Update 4 – June 2019
Some wonderful news happened a few weeks after the cruel restaurant chef shouted at Dep and threw her out of his kitchen because of her injuries. Phuoc, her knight in shining armor, secured her a place at Maisen Hospitality Training Center in Saigon, where they house and train poor teens from around Vietnam to become skilled in the culinary arts, as well as to speak fluent English. It’s a very highly regarded 3-year program. Some graduates will work at the highly rated Maisen Bistro, while others will go on to other restaurants and hotels.
She is doing very well at Maisen, and all it took was people to care and be kind to her so she could gain confidence and begin to re-blossom. Evidently she is having a profound positive effect on the rest of the kids in the school, and has become a favorite. You can see the shining spirit inside Diep come out in the following short videos, which is very heartwarming to see. They had this writer in tears. Please watch. And when you are finished, please give something to her medical fund. Every little bit helps, and she is deeply grateful for each and every donation. And if you have been very successful in life and would like to speed of the process with a big gift, please feel free! This is one cause where you can see the positive results and share in Dep’s recovery directly.
Update 5, January 2020
We are very happy to report that our dear young girl, Miss Dep, continues to make wonderful advancements both in mind and spirit.

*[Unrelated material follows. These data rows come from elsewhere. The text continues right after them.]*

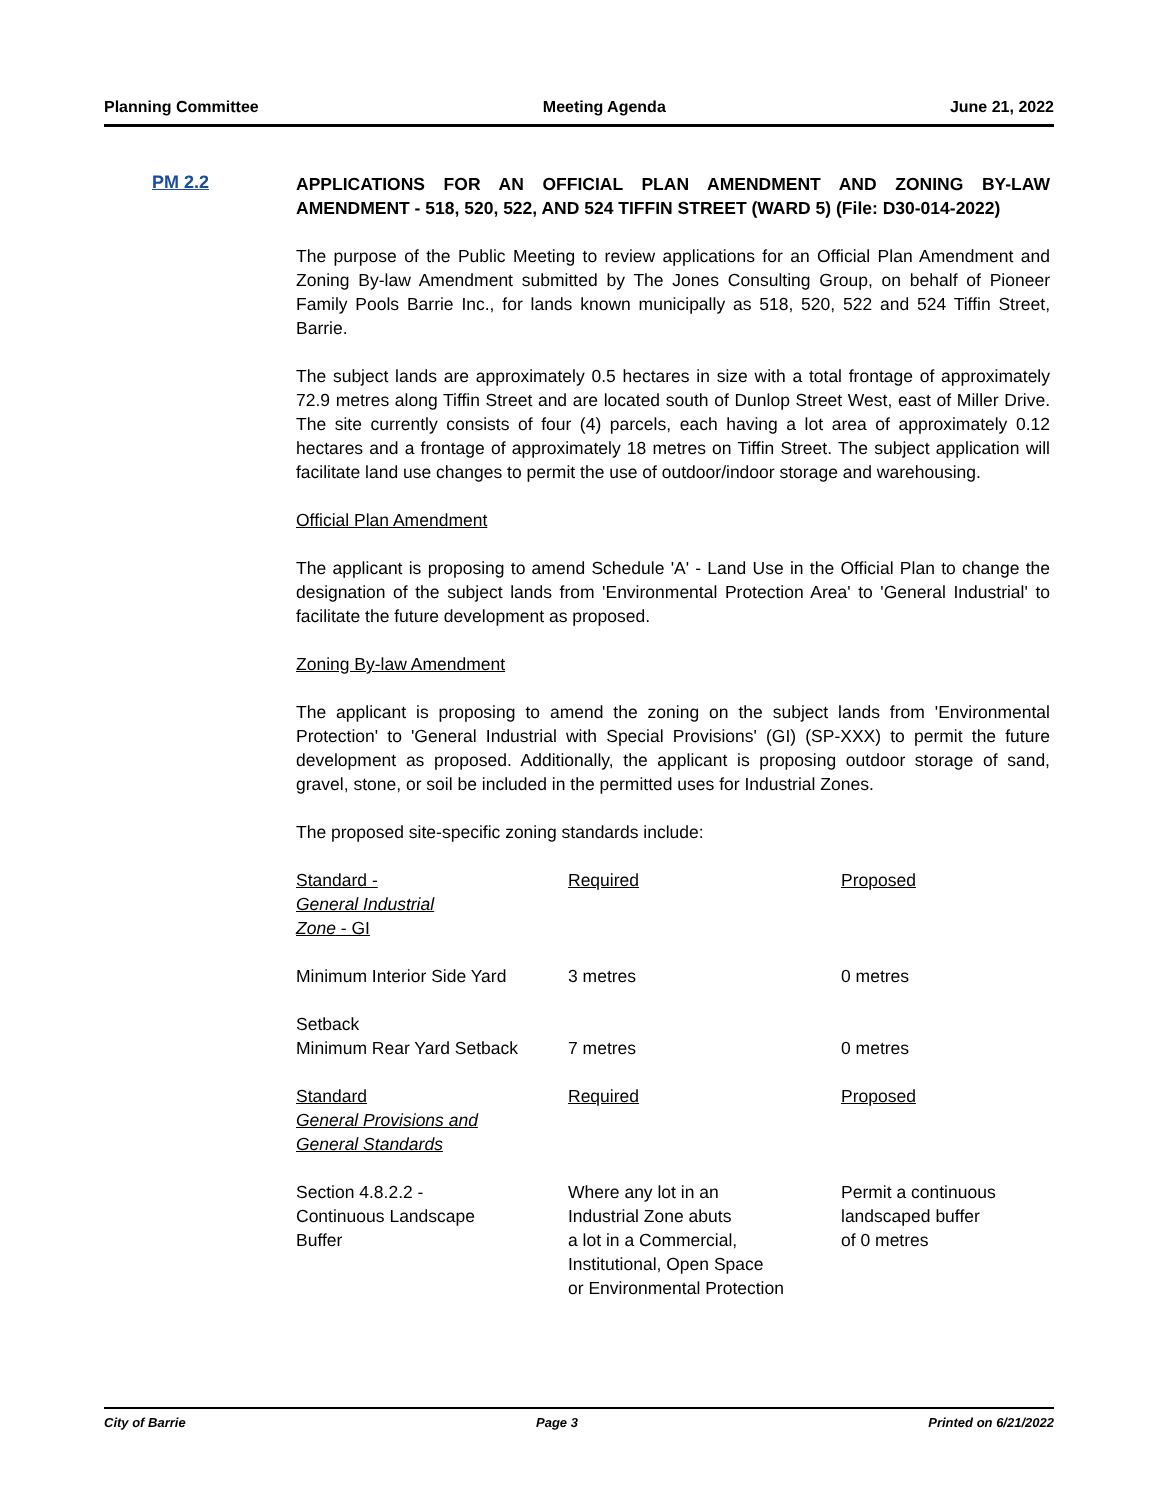Planning Committee Meeting Agenda June 21, 2022
PM 2.2
APPLICATIONS FOR AN OFFICIAL PLAN AMENDMENT AND ZONING BY-LAW AMENDMENT - 518, 520, 522, AND 524 TIFFIN STREET (WARD 5) (File: D30-014-2022)
The purpose of the Public Meeting to review applications for an Official Plan Amendment and Zoning By-law Amendment submitted by The Jones Consulting Group, on behalf of Pioneer Family Pools Barrie Inc., for lands known municipally as 518, 520, 522 and 524 Tiffin Street, Barrie.
The subject lands are approximately 0.5 hectares in size with a total frontage of approximately 72.9 metres along Tiffin Street and are located south of Dunlop Street West, east of Miller Drive. The site currently consists of four (4) parcels, each having a lot area of approximately 0.12 hectares and a frontage of approximately 18 metres on Tiffin Street. The subject application will facilitate land use changes to permit the use of outdoor/indoor storage and warehousing.
Official Plan Amendment
The applicant is proposing to amend Schedule 'A' - Land Use in the Official Plan to change the designation of the subject lands from 'Environmental Protection Area' to 'General Industrial' to facilitate the future development as proposed.
Zoning By-law Amendment
The applicant is proposing to amend the zoning on the subject lands from 'Environmental Protection' to 'General Industrial with Special Provisions' (GI) (SP-XXX) to permit the future development as proposed. Additionally, the applicant is proposing outdoor storage of sand, gravel, stone, or soil be included in the permitted uses for Industrial Zones.
The proposed site-specific zoning standards include:
| Standard - General Industrial Zone - GI | Required | Proposed |
| Minimum Interior Side Yard | 3 metres | 0 metres |
| Setback Minimum Rear Yard Setback | 7 metres | 0 metres |
| Standard General Provisions and General Standards | Required | Proposed |
| Section 4.8.2.2 - Continuous Landscape Buffer | Where any lot in an Industrial Zone abuts a lot in a Commercial, Institutional, Open Space or Environmental Protection | Permit a continuous landscaped buffer of 0 metres |
City of Barrie Page 3 Printed on 6/21/2022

For those of you who have scrolled down and missed the above, Dep was brutally attacked with acid in 2017 while riding on the back of a motorbike in Can Tho area of southern Vietnam. The attack destroyed the left side of her head and face and burned much of her little body. Her attackers were jailed, but will never pay for any of medical treatments.
With the dear help of Luminous photographer and humanitarian Nguyen Vu Phouc, Dep has come a very long way. Most importantly, from suicidal to confident, funny, and with a renewed zest for life, despite her terrible injuries. A grand testament to the human spirit.

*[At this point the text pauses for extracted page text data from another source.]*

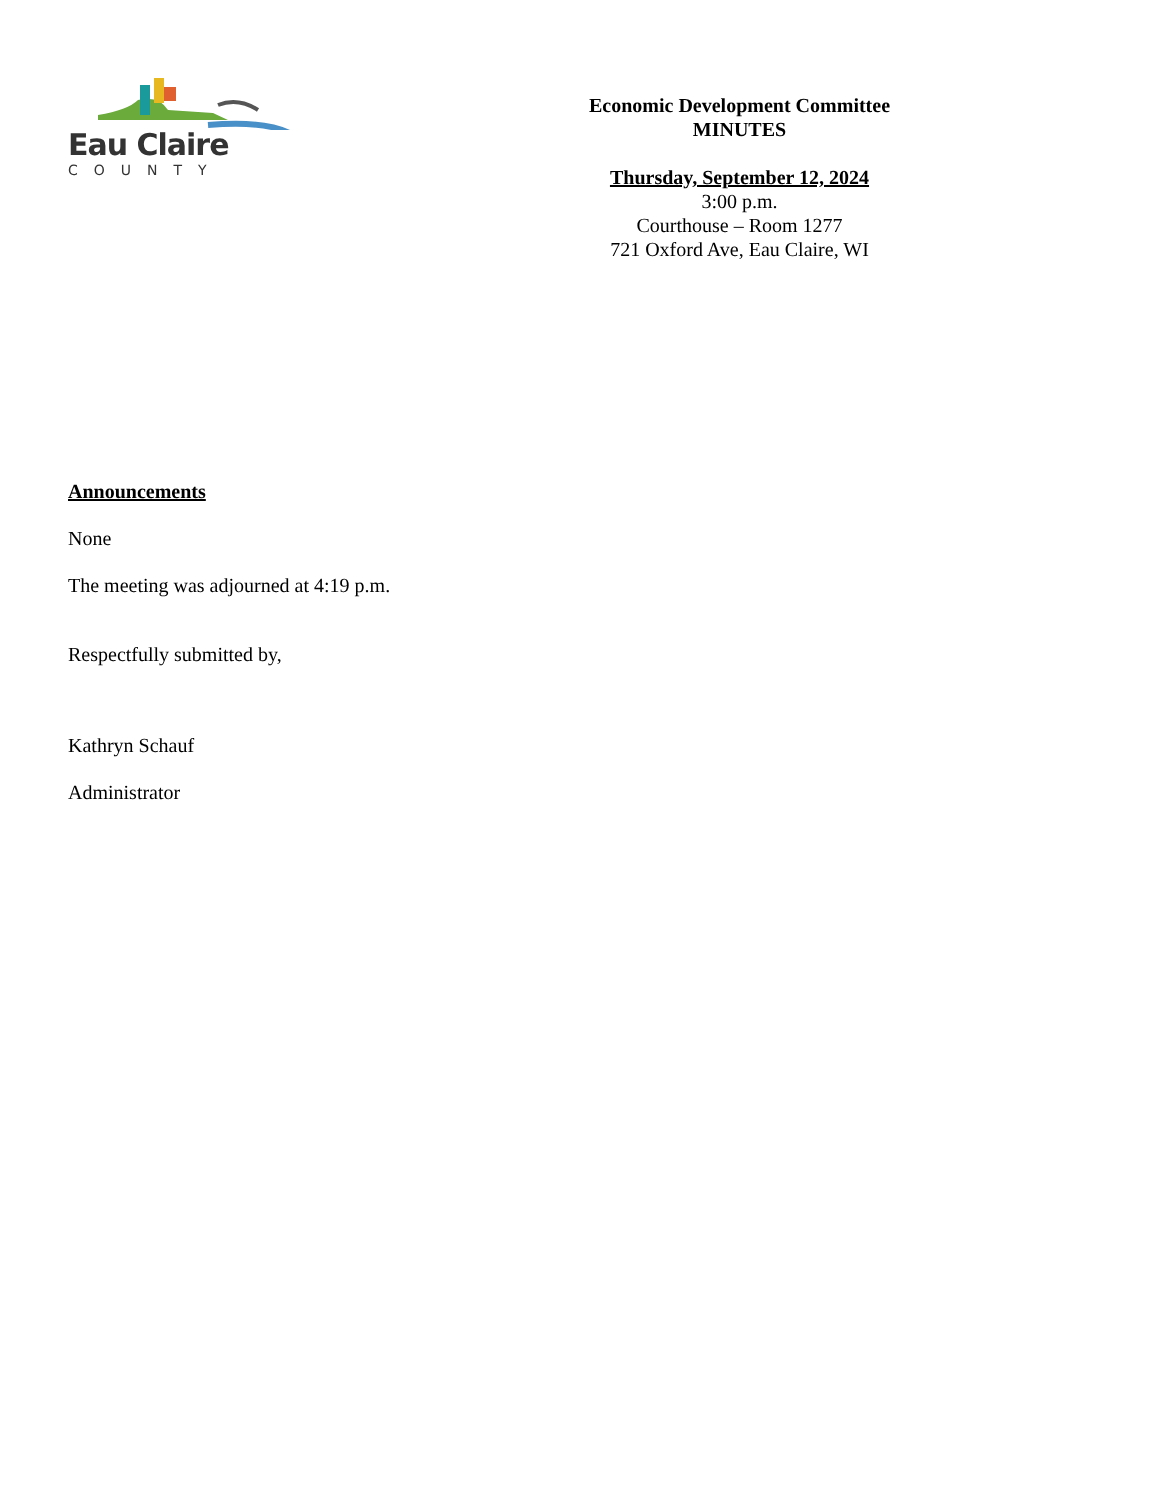Eau Claire
COUNTY
Economic Development Committee
MINUTES
Thursday, September 12, 2024
3:00 p.m.
Courthouse – Room 1277
721 Oxford Ave, Eau Claire, WI
Announcements
None
The meeting was adjourned at 4:19 p.m.
Respectfully submitted by,
Kathryn Schauf
Administrator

Dep’s second eye surgery was primarily a cornea transplant, following up on the extremely delicate work to remove melted skin that was covering it. This first part was thought impossible by most, but thanks to the brilliant work by Dr.’s Dai, Thao, and Chau at Vinmec Hospital in Hanoi, it became a reality. The cornea transplant was successful and now after more than two years, she can see from her left eye!

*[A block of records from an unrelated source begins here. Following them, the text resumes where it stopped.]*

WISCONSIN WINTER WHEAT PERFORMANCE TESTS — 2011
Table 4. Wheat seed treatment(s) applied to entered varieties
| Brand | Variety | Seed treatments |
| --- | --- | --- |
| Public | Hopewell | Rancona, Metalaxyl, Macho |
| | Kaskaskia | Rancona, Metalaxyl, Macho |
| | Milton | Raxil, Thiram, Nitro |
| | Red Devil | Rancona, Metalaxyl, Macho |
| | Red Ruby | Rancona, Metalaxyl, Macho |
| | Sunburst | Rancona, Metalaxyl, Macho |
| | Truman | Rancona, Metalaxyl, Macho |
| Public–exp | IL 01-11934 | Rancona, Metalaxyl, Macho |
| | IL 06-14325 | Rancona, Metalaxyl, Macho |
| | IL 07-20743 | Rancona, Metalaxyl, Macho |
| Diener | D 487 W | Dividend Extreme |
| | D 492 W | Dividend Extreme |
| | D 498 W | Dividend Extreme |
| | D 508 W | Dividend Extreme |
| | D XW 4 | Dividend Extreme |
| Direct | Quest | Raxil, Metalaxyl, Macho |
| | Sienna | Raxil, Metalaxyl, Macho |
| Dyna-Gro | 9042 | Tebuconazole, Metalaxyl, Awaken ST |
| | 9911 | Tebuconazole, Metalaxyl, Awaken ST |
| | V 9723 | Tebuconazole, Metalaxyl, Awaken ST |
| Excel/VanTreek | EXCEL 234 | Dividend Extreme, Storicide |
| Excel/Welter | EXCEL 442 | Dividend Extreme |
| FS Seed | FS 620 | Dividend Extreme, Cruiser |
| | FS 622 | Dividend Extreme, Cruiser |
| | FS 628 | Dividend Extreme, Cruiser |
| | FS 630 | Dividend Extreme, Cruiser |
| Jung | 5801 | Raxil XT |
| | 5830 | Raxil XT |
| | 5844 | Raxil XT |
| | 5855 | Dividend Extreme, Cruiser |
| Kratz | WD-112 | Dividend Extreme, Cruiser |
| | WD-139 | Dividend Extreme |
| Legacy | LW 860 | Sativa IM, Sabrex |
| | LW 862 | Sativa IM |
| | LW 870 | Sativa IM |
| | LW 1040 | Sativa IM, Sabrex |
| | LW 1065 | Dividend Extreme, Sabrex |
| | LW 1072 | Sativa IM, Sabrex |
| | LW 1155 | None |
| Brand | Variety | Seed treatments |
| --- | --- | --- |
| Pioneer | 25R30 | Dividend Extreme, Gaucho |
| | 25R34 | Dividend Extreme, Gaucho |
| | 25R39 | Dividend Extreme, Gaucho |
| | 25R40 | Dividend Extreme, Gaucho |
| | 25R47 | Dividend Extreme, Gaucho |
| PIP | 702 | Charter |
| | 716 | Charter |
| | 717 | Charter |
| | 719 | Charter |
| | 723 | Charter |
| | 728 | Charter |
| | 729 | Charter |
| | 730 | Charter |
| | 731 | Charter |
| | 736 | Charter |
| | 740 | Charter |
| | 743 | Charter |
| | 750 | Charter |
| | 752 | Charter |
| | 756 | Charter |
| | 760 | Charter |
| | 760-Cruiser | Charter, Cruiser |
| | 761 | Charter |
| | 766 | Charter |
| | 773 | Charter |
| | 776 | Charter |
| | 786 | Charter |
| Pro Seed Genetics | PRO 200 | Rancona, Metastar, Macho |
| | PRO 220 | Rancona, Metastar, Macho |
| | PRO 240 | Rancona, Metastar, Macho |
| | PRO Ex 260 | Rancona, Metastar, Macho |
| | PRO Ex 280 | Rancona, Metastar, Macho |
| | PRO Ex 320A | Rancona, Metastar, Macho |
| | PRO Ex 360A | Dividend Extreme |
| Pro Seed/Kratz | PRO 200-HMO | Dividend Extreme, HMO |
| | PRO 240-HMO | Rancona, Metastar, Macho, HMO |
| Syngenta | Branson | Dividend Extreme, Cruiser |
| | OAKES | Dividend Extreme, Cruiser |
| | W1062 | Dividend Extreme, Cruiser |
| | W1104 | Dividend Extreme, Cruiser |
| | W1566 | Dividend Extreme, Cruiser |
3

Big warm thanks are due all who have donated to Dep’s medical care, including the Thien Tam Fund, V-G, Luminous Journeys’ Photo Tours and it’s most special clients and friends, photographers from around the world, anonymous people on Go Fund Me, and of course, Nguyen Vu Phuoc.
We would like to thank the An Re Mai Sen organization and many friends for their great help and support in providing vocational training for our future chef, as well as housing.
In Vietnam and most anywhere if we are being honest, it is extremely difficult for persons who have been horribly maimed to gain acceptance into their larger local community. While Dep is beloved and accepted in the cocoon of the Mai Sen community that knows her, it is still an emotional challenge out in public. People can be so cruel, as we all know. So Diep, as we all would, is desirous of any medical procedures that can help restore her appearance as much as possible.
Every donation, however small, receives a heartfelt prayer of gratitude from Dep.